Introduction
Hello Fellow Internauts!
I am encountering a strange error when working with three popular Python libraries: pandas, NumPy, and multiprocessing. Whenever I put a pandas DataFrame (containing NumPy arrays) into a multiprocessing queue, the memory of the data frame is altered. This is visible by checking the memory of the data frame before putting it and after retrieving it from the queue.
System and Environment
- Ubuntu 20.04
- python==3.8.5
- numpy==1.21.4
- pandas==1.3.4
Bug Replication
Here is the Python interpreter session that showcases the issue:
First, I imported the involved libraries:
>>> import numpy as np
>>> import pandas as pd
>>> import multiprocessing as mp
Then, I created a basic array and a pandas DataFrame holding 3 arrays. The memory usage thus far makes sense.
>>> array = np.ones([720, 1280, 3], dtype=np.uint8)
>>> df = pd.DataFrame({'frames': [array, array, array]})
>>> array.nbytes
2764800
>>> df.memory_usage(deep=True).sum()
8294960
Where things become unclear to me is how after placing and retrieving the pandas DataFrame into the queue. The memory is reduced significantly! Where does it go?!
>>> queue = mp.Queue(maxsize=5)
>>> queue.put(df)
>>> new_df = queue.get()
>>> new_df.memory_usage(deep=True).sum()
560
Initial Attempts
Does it affect np.ndarrays as well? (Nope)
>>> queue.put(array)
>>> new_array = queue.get()
>>> new_array.nbytes
2764800
Perhaps, I should copy the DataFrame before putting into the queue? (Nope)
>>> queue.put(df.copy())
>>> new_df = queue.get()
>>> new_df.memory_usage(deep=True).sum()
560
Is this present in other Queue implementations? (Nope)

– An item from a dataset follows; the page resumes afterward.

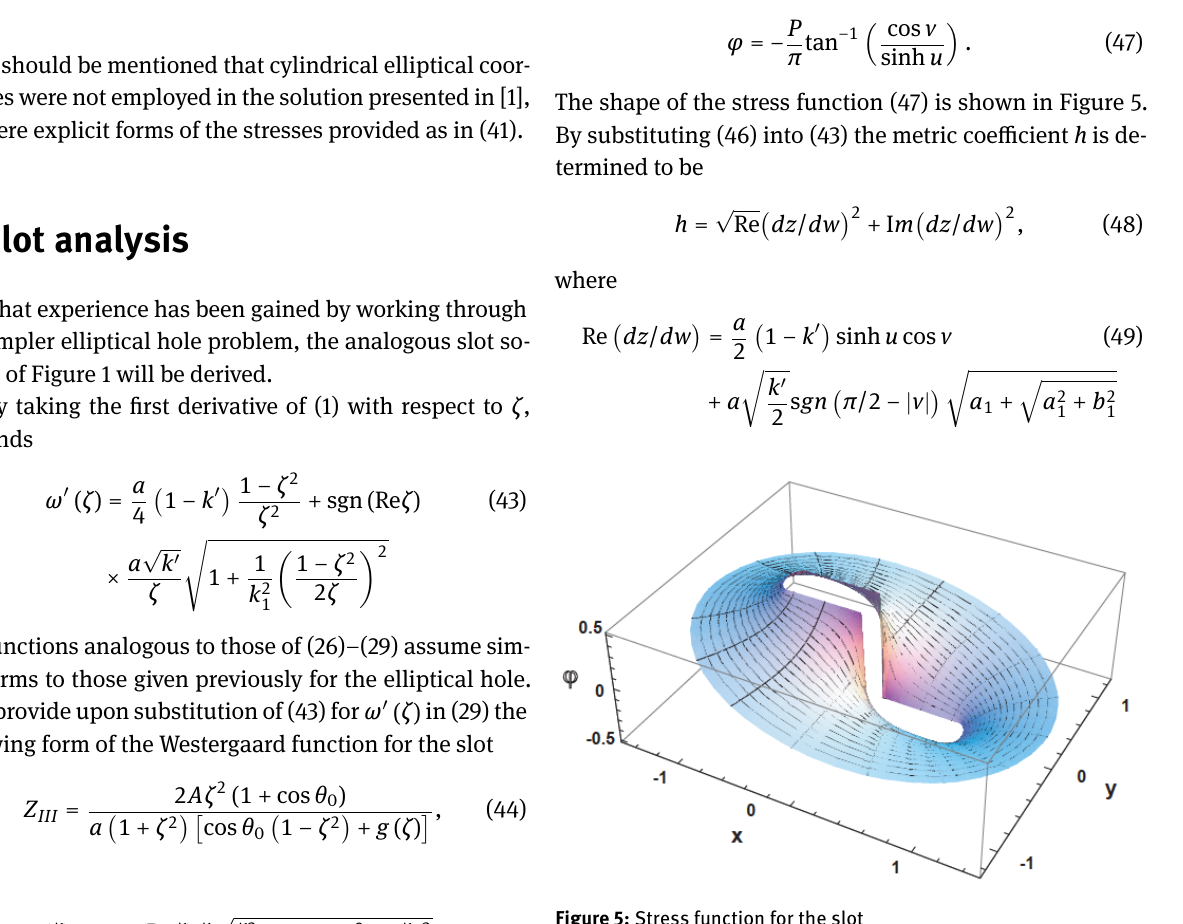
Figure 5: Stress function for the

>>> from queue import Queue
>>> new_queue = Queue(maxsize=5)
>>> new_queue.put(df)
>>> new_df = new_queue.get()
>>> new_df.memory_usage(deep=True).sum()
8294960
Conclusion
As much as I want to just avoid this issue by using queue.Queue
, I am developing a multiprocessing program that won't work with queue.Queue
.
Any help would be greatly appreciated and I am sorry if this is a silly mistake that is noted in the multiprocessing documentation.
EDIT #1 (03/13/2022 at 1:35 pm CST):
After further testing, I determined that this issue is caused by NumPy arrays. Here is an example:
>>> import sys
>>> array = np.ones([720, 1280, 3], dtype=np.uint8)
>>> array_dict = {'frames': [array, array, array]}
>>> array.nbytes
2764800
>>> queue = mp.Queue(maxsize=5)
>>> queue.put(array_dict)
>>> new_array_dict = queue.get()
>>> sys.getsizeof(array_dict['frames'][0])
2764944
>>> sys.getsizeof(new_array_dict['frames'][0])
144
>>> array_dict['frames'][0].nbytes
2764800
>>> new_array_dict['frames'][0].nbytes
2764800
Not sure how to fix this issue, but the pd.DataFrame
memory usage report is incorrect because sys.getsizeof
is obtaining the wrong memory usage of the NumPy arrays. I will continue debugging until the culprit is found!